* Information given
--
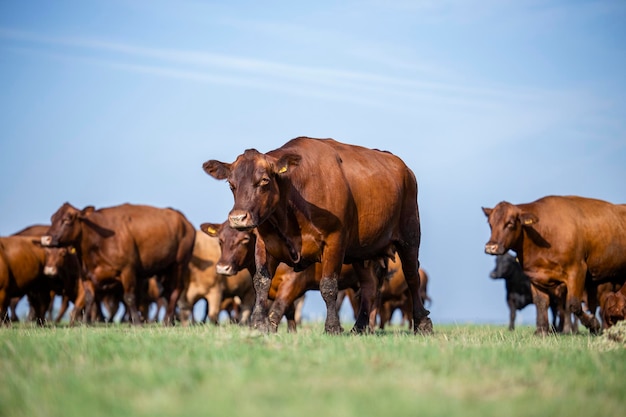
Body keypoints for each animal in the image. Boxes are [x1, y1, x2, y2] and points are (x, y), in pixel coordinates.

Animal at [40, 202, 195, 324]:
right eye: (53, 218)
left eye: (67, 219)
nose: (45, 238)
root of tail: (184, 221)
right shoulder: (86, 275)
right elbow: (89, 299)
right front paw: (84, 323)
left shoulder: (127, 270)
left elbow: (130, 298)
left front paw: (137, 323)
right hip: (164, 269)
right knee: (167, 292)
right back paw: (171, 320)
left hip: (180, 264)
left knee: (176, 290)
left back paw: (167, 321)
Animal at [482, 195, 624, 334]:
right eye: (490, 224)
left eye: (510, 223)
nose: (490, 247)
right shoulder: (535, 276)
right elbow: (541, 303)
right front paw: (542, 331)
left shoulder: (577, 270)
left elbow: (573, 304)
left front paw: (593, 324)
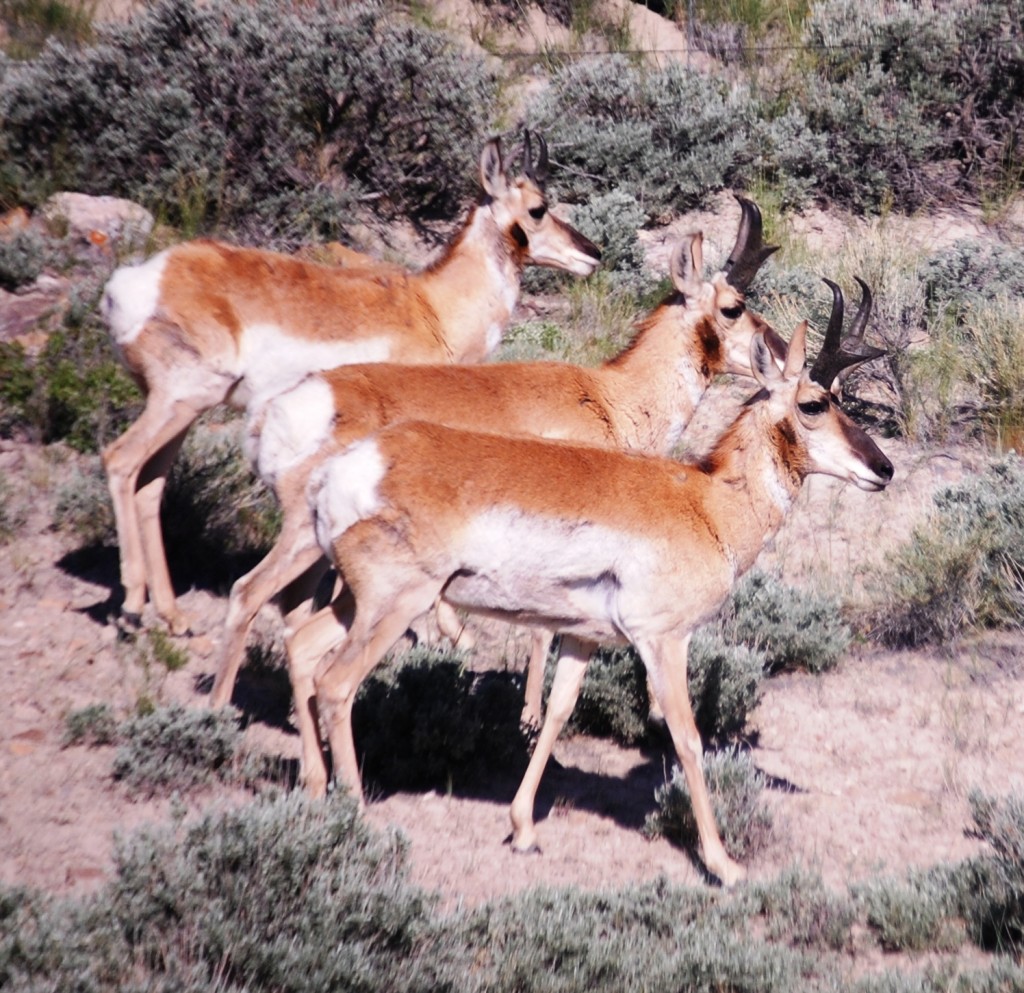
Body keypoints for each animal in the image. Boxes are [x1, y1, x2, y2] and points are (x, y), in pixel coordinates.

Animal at [97, 129, 598, 634]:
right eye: (538, 207)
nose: (592, 254)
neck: (430, 305)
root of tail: (141, 278)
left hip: (184, 409)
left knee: (150, 484)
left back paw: (172, 614)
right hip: (180, 400)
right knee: (121, 459)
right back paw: (132, 604)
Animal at [207, 199, 782, 773]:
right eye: (733, 306)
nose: (776, 351)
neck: (607, 395)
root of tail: (293, 403)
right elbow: (541, 629)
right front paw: (529, 717)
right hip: (306, 539)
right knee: (248, 594)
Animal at [294, 284, 888, 884]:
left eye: (840, 396)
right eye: (813, 404)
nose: (883, 468)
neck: (705, 503)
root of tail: (354, 465)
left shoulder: (582, 637)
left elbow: (558, 710)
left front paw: (523, 828)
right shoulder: (665, 642)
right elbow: (688, 738)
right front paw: (723, 863)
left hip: (356, 605)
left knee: (301, 648)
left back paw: (316, 791)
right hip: (395, 607)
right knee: (336, 684)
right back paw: (355, 816)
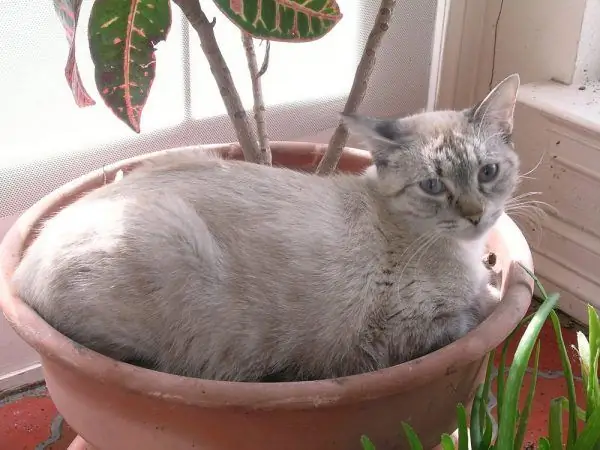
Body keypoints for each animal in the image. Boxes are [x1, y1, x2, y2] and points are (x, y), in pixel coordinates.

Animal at [12, 73, 520, 380]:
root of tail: (18, 274)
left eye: (488, 172)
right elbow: (481, 309)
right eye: (433, 185)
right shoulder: (404, 335)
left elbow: (488, 297)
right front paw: (491, 295)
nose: (475, 214)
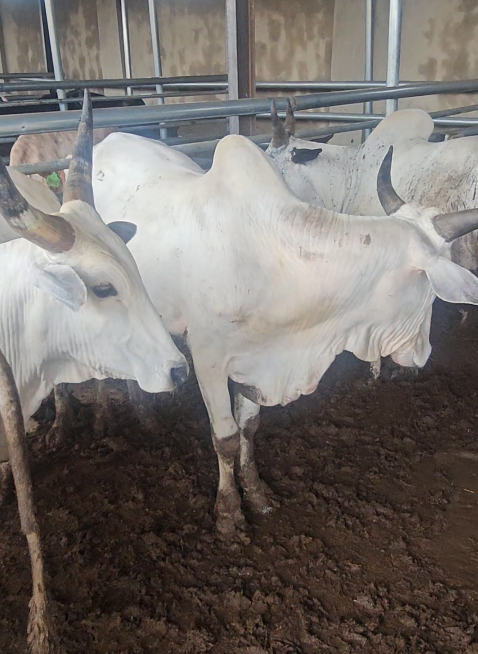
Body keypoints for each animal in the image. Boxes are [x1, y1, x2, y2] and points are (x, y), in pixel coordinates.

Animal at [91, 129, 478, 539]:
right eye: (430, 291)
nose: (422, 354)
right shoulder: (208, 359)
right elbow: (225, 438)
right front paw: (229, 513)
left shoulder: (257, 362)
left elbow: (249, 427)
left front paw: (257, 492)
--
* Exercise
Every line of the listing that includes the word "front" belongs in the answer.

* Solved exercise
right front paw: (84, 323)
left front paw: (137, 323)
right front paw: (542, 331)
left front paw: (593, 324)
right front paw: (529, 717)
left front paw: (523, 828)
right front paw: (723, 863)
right front paw: (491, 295)
right front paw: (229, 513)
left front paw: (257, 492)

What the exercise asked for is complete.